**Your instructions**
Exactly as given, reproduce the records in full.

- - - -

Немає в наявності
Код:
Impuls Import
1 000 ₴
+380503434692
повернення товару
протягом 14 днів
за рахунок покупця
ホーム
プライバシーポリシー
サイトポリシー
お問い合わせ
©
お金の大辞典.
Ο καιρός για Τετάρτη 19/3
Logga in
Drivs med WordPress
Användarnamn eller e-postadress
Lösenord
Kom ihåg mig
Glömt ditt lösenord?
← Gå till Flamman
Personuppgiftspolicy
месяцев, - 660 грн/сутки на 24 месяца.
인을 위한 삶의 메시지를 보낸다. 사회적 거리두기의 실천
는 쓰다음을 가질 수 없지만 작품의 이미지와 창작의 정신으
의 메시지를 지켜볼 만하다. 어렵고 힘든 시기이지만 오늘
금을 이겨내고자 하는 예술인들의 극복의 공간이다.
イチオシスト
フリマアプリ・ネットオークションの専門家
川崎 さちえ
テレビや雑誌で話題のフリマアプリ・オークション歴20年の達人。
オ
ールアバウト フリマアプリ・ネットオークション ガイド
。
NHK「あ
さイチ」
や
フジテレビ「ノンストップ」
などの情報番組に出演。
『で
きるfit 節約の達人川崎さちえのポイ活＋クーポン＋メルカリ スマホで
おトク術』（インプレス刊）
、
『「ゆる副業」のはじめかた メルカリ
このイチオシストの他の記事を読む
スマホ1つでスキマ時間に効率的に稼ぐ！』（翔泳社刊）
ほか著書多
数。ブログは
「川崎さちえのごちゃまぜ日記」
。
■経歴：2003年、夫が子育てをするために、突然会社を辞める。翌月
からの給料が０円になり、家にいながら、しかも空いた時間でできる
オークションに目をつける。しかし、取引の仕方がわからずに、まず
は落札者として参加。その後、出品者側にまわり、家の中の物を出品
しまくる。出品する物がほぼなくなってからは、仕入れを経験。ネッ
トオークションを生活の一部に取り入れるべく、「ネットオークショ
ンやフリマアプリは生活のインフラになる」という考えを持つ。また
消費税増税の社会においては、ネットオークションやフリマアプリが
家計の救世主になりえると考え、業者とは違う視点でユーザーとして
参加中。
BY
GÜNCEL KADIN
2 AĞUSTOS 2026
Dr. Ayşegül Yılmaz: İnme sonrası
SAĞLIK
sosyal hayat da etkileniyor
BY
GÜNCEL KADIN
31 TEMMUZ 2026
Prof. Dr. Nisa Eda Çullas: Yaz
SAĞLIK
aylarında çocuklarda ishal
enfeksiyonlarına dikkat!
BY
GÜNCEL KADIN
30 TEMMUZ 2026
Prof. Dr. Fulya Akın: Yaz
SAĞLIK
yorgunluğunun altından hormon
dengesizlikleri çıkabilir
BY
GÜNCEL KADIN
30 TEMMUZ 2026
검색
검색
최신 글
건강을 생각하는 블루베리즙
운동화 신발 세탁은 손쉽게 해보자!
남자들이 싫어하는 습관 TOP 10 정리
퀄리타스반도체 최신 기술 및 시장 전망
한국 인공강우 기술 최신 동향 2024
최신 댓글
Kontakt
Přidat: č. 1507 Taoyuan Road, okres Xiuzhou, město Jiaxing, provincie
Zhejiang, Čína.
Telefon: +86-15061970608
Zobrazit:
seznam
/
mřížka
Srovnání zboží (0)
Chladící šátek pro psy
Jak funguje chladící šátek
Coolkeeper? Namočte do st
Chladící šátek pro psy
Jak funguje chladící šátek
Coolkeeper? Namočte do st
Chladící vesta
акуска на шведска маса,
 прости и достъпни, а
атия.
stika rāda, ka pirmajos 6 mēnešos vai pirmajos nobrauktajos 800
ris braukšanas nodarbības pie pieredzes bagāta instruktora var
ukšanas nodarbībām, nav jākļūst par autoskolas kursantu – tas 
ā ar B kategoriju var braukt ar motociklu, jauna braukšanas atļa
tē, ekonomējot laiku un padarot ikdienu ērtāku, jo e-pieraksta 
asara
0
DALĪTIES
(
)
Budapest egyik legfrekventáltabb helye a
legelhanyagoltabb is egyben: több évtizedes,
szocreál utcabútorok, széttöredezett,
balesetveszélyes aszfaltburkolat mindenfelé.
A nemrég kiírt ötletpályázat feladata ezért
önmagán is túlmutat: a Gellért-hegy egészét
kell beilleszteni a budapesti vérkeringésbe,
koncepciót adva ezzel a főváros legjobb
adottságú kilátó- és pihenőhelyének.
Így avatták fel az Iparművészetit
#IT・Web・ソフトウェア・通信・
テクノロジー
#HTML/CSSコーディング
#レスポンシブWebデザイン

- - - -

**Solution to this exercise**
Немає в наявності
Код:
Impuls Import
1 000 ₴
+380503434692
повернення товару
протягом 14 днів
за рахунок покупця
ホーム
プライバシーポリシー
サイトポリシー
お問い合わせ
©
お金の大辞典.
Ο καιρός για Τετάρτη 19/3
Logga in
Drivs med WordPress
Användarnamn eller e-postadress
Lösenord
Kom ihåg mig
Glömt ditt lösenord?
← Gå till Flamman
Personuppgiftspolicy
месяцев, - 660 грн/сутки на 24 месяца.
인을 위한 삶의 메시지를 보낸다. 사회적 거리두기의 실천
는 쓰다음을 가질 수 없지만 작품의 이미지와 창작의 정신으
의 메시지를 지켜볼 만하다. 어렵고 힘든 시기이지만 오늘
금을 이겨내고자 하는 예술인들의 극복의 공간이다.
イチオシスト
フリマアプリ・ネットオークションの専門家
川崎 さちえ
テレビや雑誌で話題のフリマアプリ・オークション歴20年の達人。
オ
ールアバウト フリマアプリ・ネットオークション ガイド
。
NHK「あ
さイチ」
や
フジテレビ「ノンストップ」
などの情報番組に出演。
『で
きるfit 節約の達人川崎さちえのポイ活＋クーポン＋メルカリ スマホで
おトク術』（インプレス刊）
、
『「ゆる副業」のはじめかた メルカリ
このイチオシストの他の記事を読む
スマホ1つでスキマ時間に効率的に稼ぐ！』（翔泳社刊）
ほか著書多
数。ブログは
「川崎さちえのごちゃまぜ日記」
。
■経歴：2003年、夫が子育てをするために、突然会社を辞める。翌月
からの給料が０円になり、家にいながら、しかも空いた時間でできる
オークションに目をつける。しかし、取引の仕方がわからずに、まず
は落札者として参加。その後、出品者側にまわり、家の中の物を出品
しまくる。出品する物がほぼなくなってからは、仕入れを経験。ネッ
トオークションを生活の一部に取り入れるべく、「ネットオークショ
ンやフリマアプリは生活のインフラになる」という考えを持つ。また
消費税増税の社会においては、ネットオークションやフリマアプリが
家計の救世主になりえると考え、業者とは違う視点でユーザーとして
参加中。
BY
GÜNCEL KADIN
2 AĞUSTOS 2026
Dr. Ayşegül Yılmaz: İnme sonrası
SAĞLIK
sosyal hayat da etkileniyor
BY
GÜNCEL KADIN
31 TEMMUZ 2026
Prof. Dr. Nisa Eda Çullas: Yaz
SAĞLIK
aylarında çocuklarda ishal
enfeksiyonlarına dikkat!
BY
GÜNCEL KADIN
30 TEMMUZ 2026
Prof. Dr. Fulya Akın: Yaz
SAĞLIK
yorgunluğunun altından hormon
dengesizlikleri çıkabilir
BY
GÜNCEL KADIN
30 TEMMUZ 2026
검색
검색
최신 글
건강을 생각하는 블루베리즙
운동화 신발 세탁은 손쉽게 해보자!
남자들이 싫어하는 습관 TOP 10 정리
퀄리타스반도체 최신 기술 및 시장 전망
한국 인공강우 기술 최신 동향 2024
최신 댓글
Kontakt
Přidat: č. 1507 Taoyuan Road, okres Xiuzhou, město Jiaxing, provincie
Zhejiang, Čína.
Telefon: +86-15061970608
Zobrazit:
seznam
/
mřížka
Srovnání zboží (0)
Chladící šátek pro psy
Jak funguje chladící šátek
Coolkeeper? Namočte do st
Chladící šátek pro psy
Jak funguje chladící šátek
Coolkeeper? Namočte do st
Chladící vesta
акуска на шведска маса,
 прости и достъпни, а
атия.
stika rāda, ka pirmajos 6 mēnešos vai pirmajos nobrauktajos 800
ris braukšanas nodarbības pie pieredzes bagāta instruktora var
ukšanas nodarbībām, nav jākļūst par autoskolas kursantu – tas 
ā ar B kategoriju var braukt ar motociklu, jauna braukšanas atļa
tē, ekonomējot laiku un padarot ikdienu ērtāku, jo e-pieraksta 
asara
0
DALĪTIES
(
)
Budapest egyik legfrekventáltabb helye a
legelhanyagoltabb is egyben: több évtizedes,
szocreál utcabútorok, széttöredezett,
balesetveszélyes aszfaltburkolat mindenfelé.
A nemrég kiírt ötletpályázat feladata ezért
önmagán is túlmutat: a Gellért-hegy egészét
kell beilleszteni a budapesti vérkeringésbe,
koncepciót adva ezzel a főváros legjobb
adottságú kilátó- és pihenőhelyének.
Így avatták fel az Iparművészetit
#IT・Web・ソフトウェア・通信・
テクノロジー
#HTML/CSSコーディング
#レスポンシブWebデザイン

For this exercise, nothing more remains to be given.